Não queria fazer um post de novela seguido do outro, não queria mesmo, tenho o primeiro episódio da terceira temporada de Sailor Moon para assistir, o volume #5 de Orange para ler e a crítica de Zootopia para escrever, no entanto, uma cena do capítulo de ontem de Velho Chico me deixou tão incomodada, que preciso escrever.
Velho Chico é uma novela interessante, com ótimos atores e atrizes, um visual incrível e uma fotografia e direção primorosas. Tem elementos repetitivos da obra de Benedito Ruy Barbosa, mas nada que esteja tão ostensivo que me faça correr dela. Como brinquei no primeiro texto, não temos ainda diabinho da garrafa, nem coronel chamado José.

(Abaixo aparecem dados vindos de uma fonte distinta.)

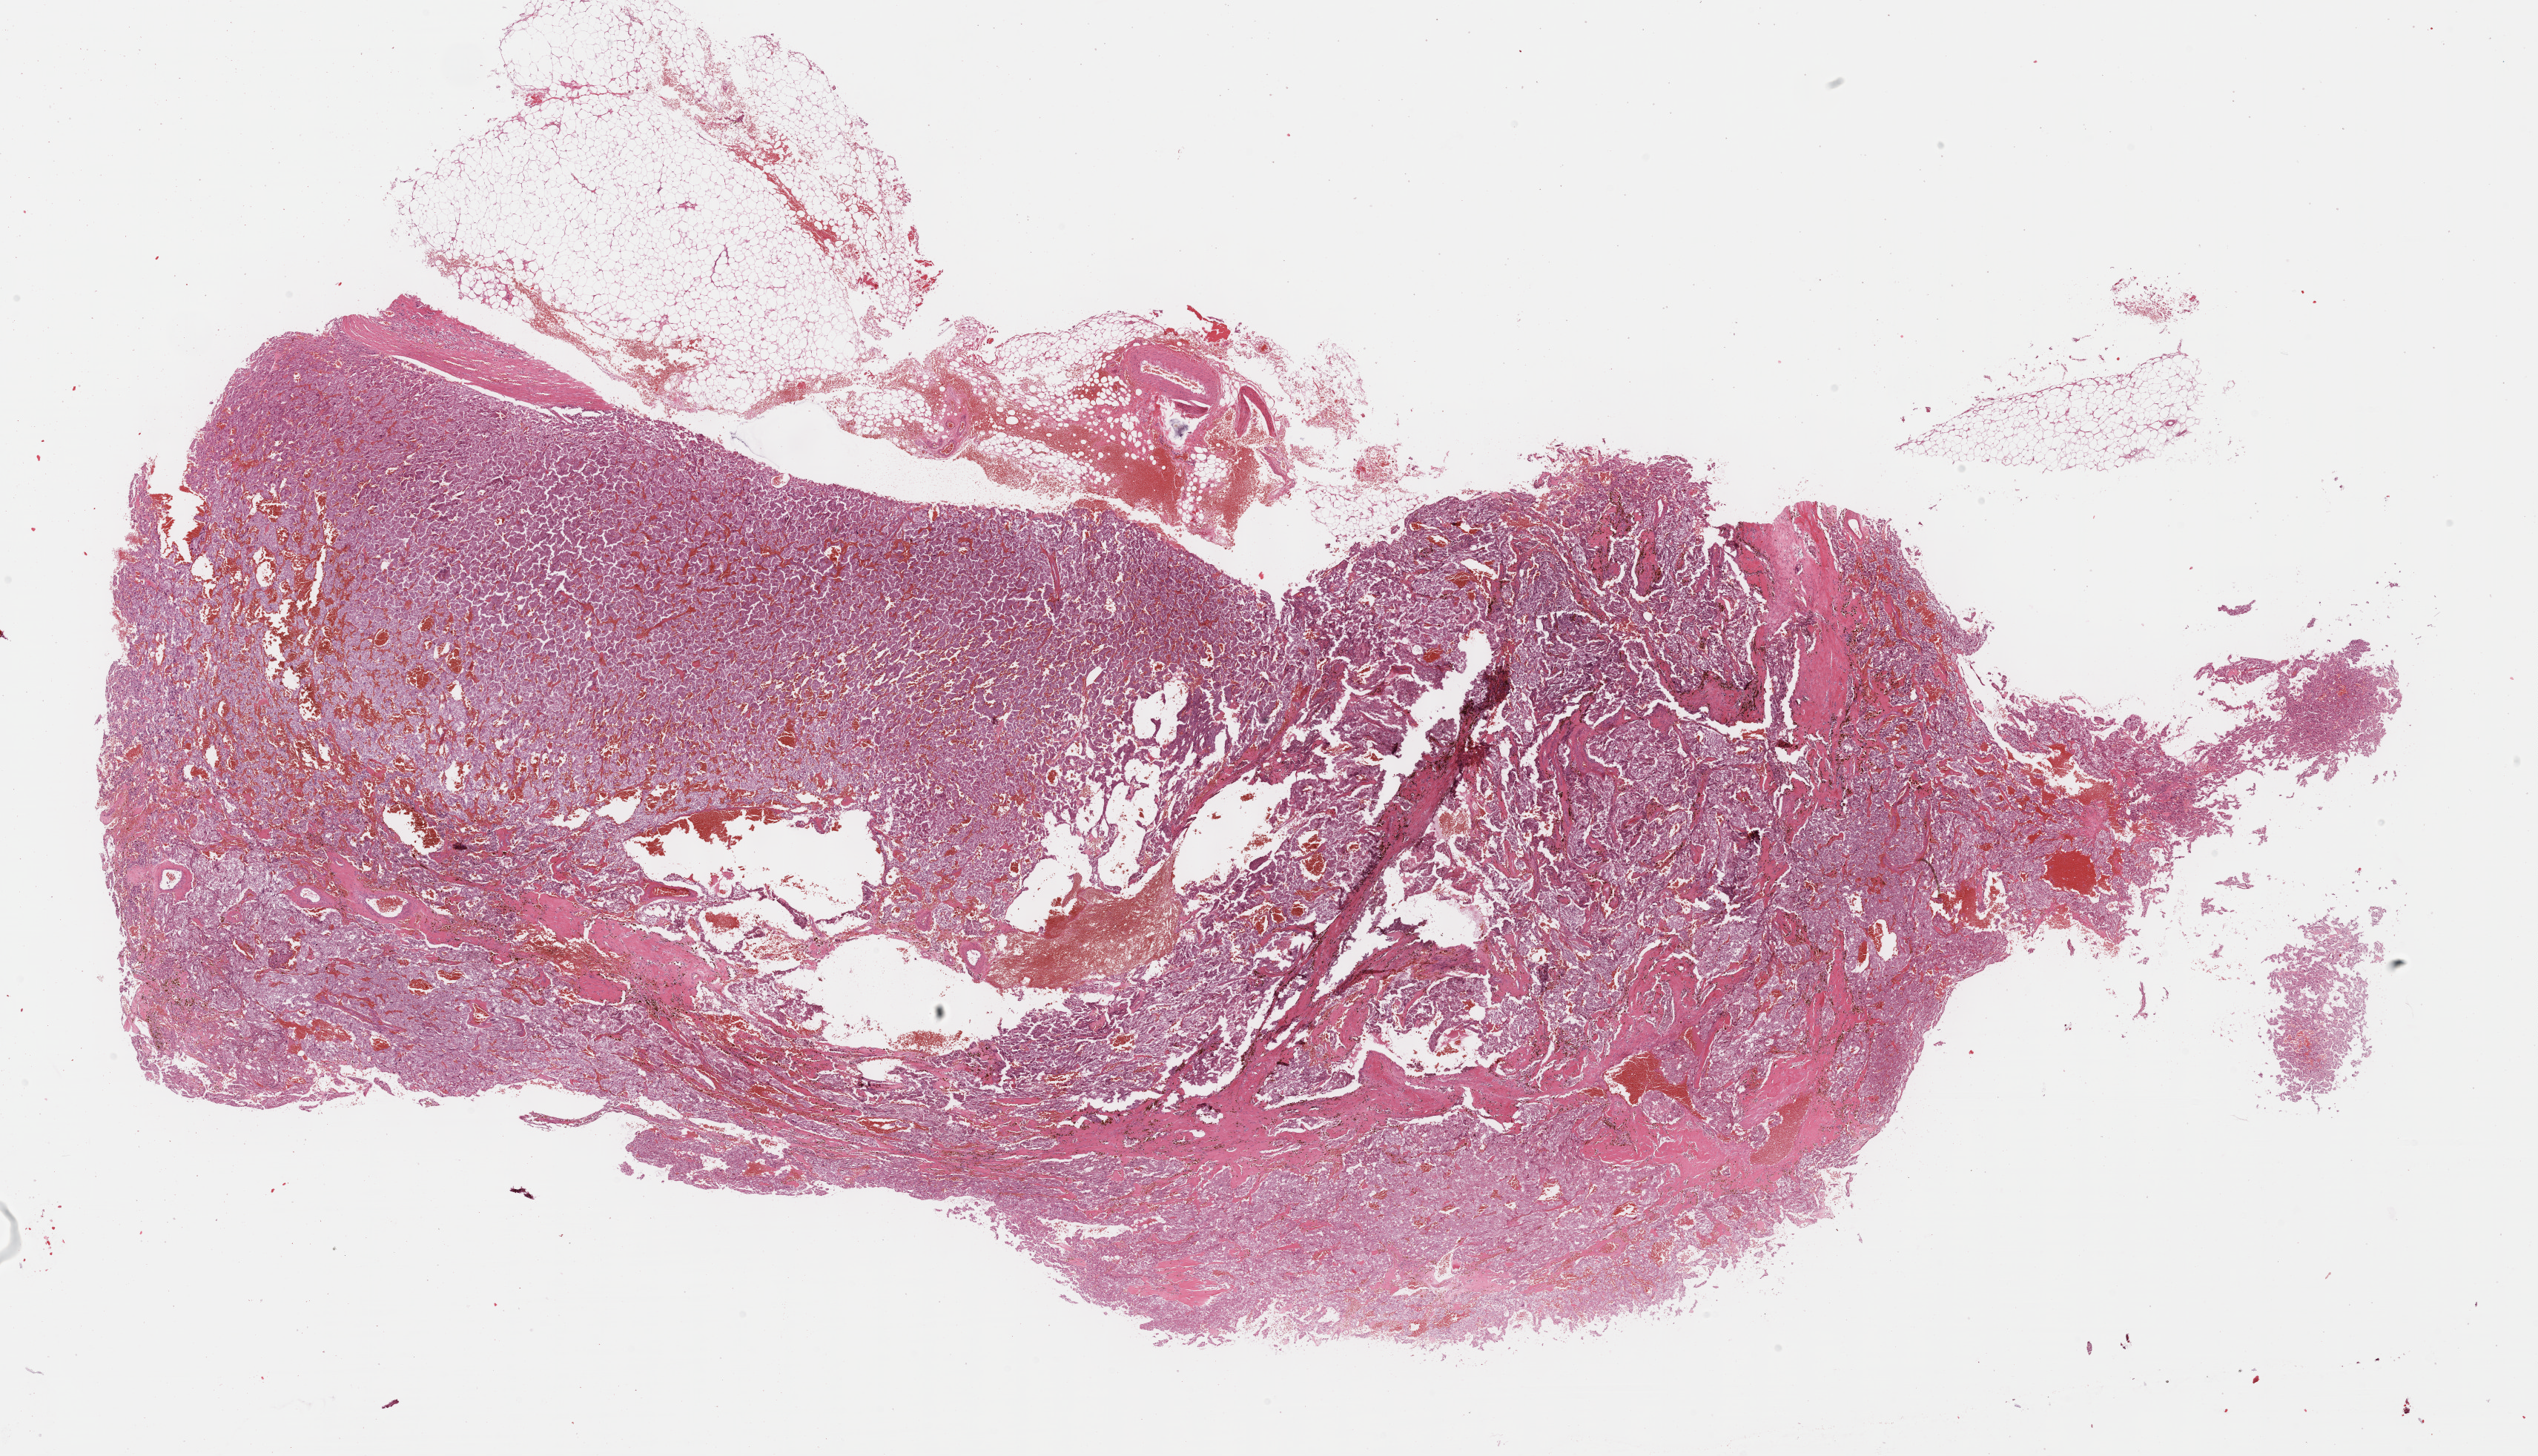
Whole-slide histology image, H&E-stained — shown as a low-resolution overview of the whole scanned area (about 27.7 x 15.9 mm, acquisition: 40x scan). Formalin-fixed paraffin-embedded (FFPE) diagnostic section. Adrenal gland, primary tumour sample. Patient: female, age at initial diagnosis 57 years.
Histologic diagnosis: Pheochromocytoma, NOS.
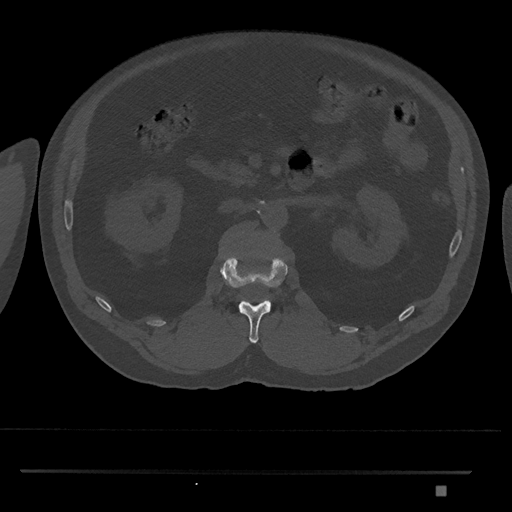
CT including the spine, one axial slice; position 802 of 1134 along the scan axis; bone window (W 1800 / L 400 HU); 0.5 mm slice thickness; 512 × 512 image matrix, field of view 429 × 429 mm. Male patient, age 65 years. From the clinical record (not read from this slice): primary cancer: prostate.
Outlined on this slice (semi-automatic segmentation, software-assisted and operator-edited):
- L1 vertebra: bounding box [x1, y1, x2, y2] px = [220, 254, 288, 343]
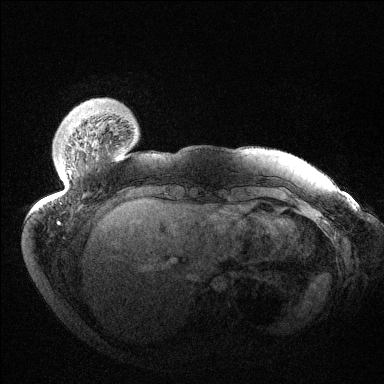
Breast MRI (dynamic contrast-enhanced), one axial slice. Position 21 of 144 along the scan axis. Dynamic contrast-enhanced series, time point 2 of 6 at this slice position (early post-contrast). 1.5 T. TE 1.5 ms, TR 4.6 ms. 1.2 mm slice thickness. 384 × 384 image matrix. Female patient.
Outlined on this slice (semi-automatically segmented with operator editing):
- enhancing-tissue mask used for the functional tumour volume (all voxels passing the contrast-enhancement thresholds inside the analysis volume; usually the tumour): box from (x=68, y=170) to (x=70, y=177) px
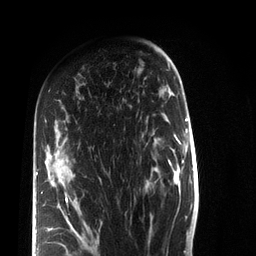
Breast MRI (dynamic contrast-enhanced), one axial slice; slice 47 of 72 in the series (ordered by position); cropped to one breast; dynamic contrast-enhanced series, time point 2 of 7 at this slice position (early post-contrast); 3 T; TE 2.2 ms, TR 5.6 ms; 256 × 256 image matrix. Female patient.
Structures marked on this image (semi-automatic segmentation, software-assisted and operator-edited):
- enhancing-tissue mask used for the functional tumour volume (all voxels passing the contrast-enhancement thresholds inside the analysis volume; usually the tumour): bounding box (x1, y1, x2, y2) in pixels: (36, 172, 99, 249)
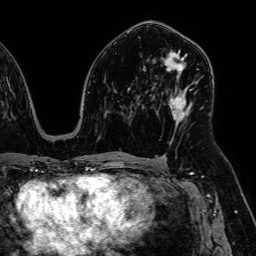
Breast MRI, one axial slice; position 35 of 64 along the scan axis; cropped to one breast; dynamic contrast-enhanced series, time point 2 of 7 at this slice position (early post-contrast); 1.5 T; TE 2.6 ms, TR 5.2 ms; 2.5 mm slice thickness; 256 × 256 image matrix, field of view 230 × 230 mm. Female patient.
Outlined on this slice (semi-automatically segmented with operator editing):
- enhancing-tissue mask used for the functional tumour volume (all voxels passing the contrast-enhancement thresholds inside the analysis volume; usually the tumour): bounding box <163,51,187,124> (left, top, right, bottom; pixels)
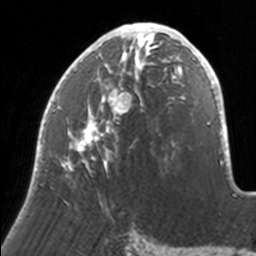
Breast MRI, one axial slice; position 78 of 160 along the scan axis; cropped to one breast; dynamic contrast-enhanced series, time point 2 of 7 at this slice position (early post-contrast); 3 T; TE 1.7 ms, TR 4 ms; 256 × 256 image matrix, field of view 170 × 170 mm. Female patient.
Annotated regions visible in this slice (semi-automatically segmented with operator editing):
- enhancing-tissue mask used for the functional tumour volume (all voxels passing the contrast-enhancement thresholds inside the analysis volume; usually the tumour): bounding box <35,23,171,204> (left, top, right, bottom; pixels)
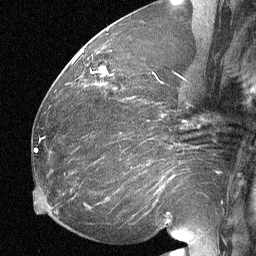
Breast MRI (dynamic contrast-enhanced), one sagittal slice; slice 31 of 64 in the series (ordered by position); dynamic contrast-enhanced study with each time point stored as its own series, time point 2 of 3 at this slice position (early post-contrast, ordered by acquisition time); 1.5 T; TE 4.8 ms, TR 27 ms; 256 × 256 image matrix, field of view 200 × 200 mm. Patient: female, 60 years. Case-level facts recorded for this patient, not image findings: setting: breast cancer imaged before/during neoadjuvant chemotherapy; receptor status: HR-positive, HER2-negative.
Outlined on this slice (semi-automatic segmentation, software-assisted and operator-edited):
- analysis volume of interest (the breast-tissue region the enhancement analysis was run in; not a lesion): bounding box <92,62,134,102> (left, top, right, bottom; pixels)
- tumour enhancement mask (voxels above the 90 % enhancement threshold inside the analysis volume of interest): <101,68,104,72>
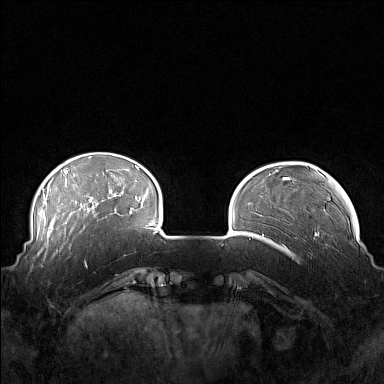
Breast MRI (dynamic contrast-enhanced), one axial slice. Dynamic contrast-enhanced series, time point 2 of 7 at this slice position (early post-contrast). 1.5 T. TE 1.8 ms, TR 5 ms. 1 mm slice thickness. 384 × 384 image matrix, field of view 360 × 360 mm. Female patient.
Outlined on this slice (semi-automatically segmented with operator editing):
- enhancing-tissue mask used for the functional tumour volume (all voxels passing the contrast-enhancement thresholds inside the analysis volume; usually the tumour): box from (x=41, y=249) to (x=88, y=268) px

A primeira fase, que é o que eu pretendo assistir, termina este sábado. O salto no tempo deve trazer uma novela marcada por uma estranha temporalidade, para o século XXI, muito provavelmente, com tons muito mais realistas.
A parte da temporalidade é algo que dá charme e me incomoda em Velho Chico. Vejam só, em uma mesma cena a partida da família para Salvador, Encarnação, mãe do protagonista, é do século XIX (*roupas que devem ser mais ou menos em 1865*), o carro é dos anos 1920 e a história está em 1988. É um mundo paralelo o de Velho Chico, só que datar estraga as coisas e eles datam. De qualquer forma, vendo os últimos capítulos, especialmente o reencontro da Iolanda com o Afrânio (Rodrigo Santoro), me convenci que a novela deveria ser esta primeira fase, ou, talvez, ter pelo menos 40 capítulos. Mataram o Capitão Rosa (Rodrigo Lombardi) cedo demais, foi uma perda a morte do Belmiro (Chico Díaz) e não mostrarem o amor de Iolanda e do Saruezinho não ajuda nada no entendimento dos dois e na simpatia em relação ao coronel.
Afrânio é detestável e estou escrevendo este post por causa dele. No início da novela, na pressa de leva-lo para a fazenda, ele foi retratado com um playboyzinho que não teve coragem de ficar com a mulher que amava e enfrentar a família. Anteontem e ontem, depois de vinte anos (*a novela começou em 1968*), ele ferido de morte é arrancado para a vida pela voz da amada. Carol Castro está muito bem, a cena foi bonita, mais linda ainda a cena dela com Tereza (Julia Dalavia), a filha do Coronel, ouvindo pela primeira vez como tinha sido seu pai quando jovem. Só que Iolanda falou de um Afrânio – de esquerda, metido em política estudantil, que fugia da polícia – que nós nunca vimos na tela. Deveriam tem mostrado essas coisas lá no começo, isso poderia fazer com que sentíssemos o drama do sujeito em ter que largar sua vida para mergulhar na fazenda. Sua amargura. Poderiam ter inventado um segredo, uma culpa, um juramento feito ao pai ou irmão, que o obrigasse.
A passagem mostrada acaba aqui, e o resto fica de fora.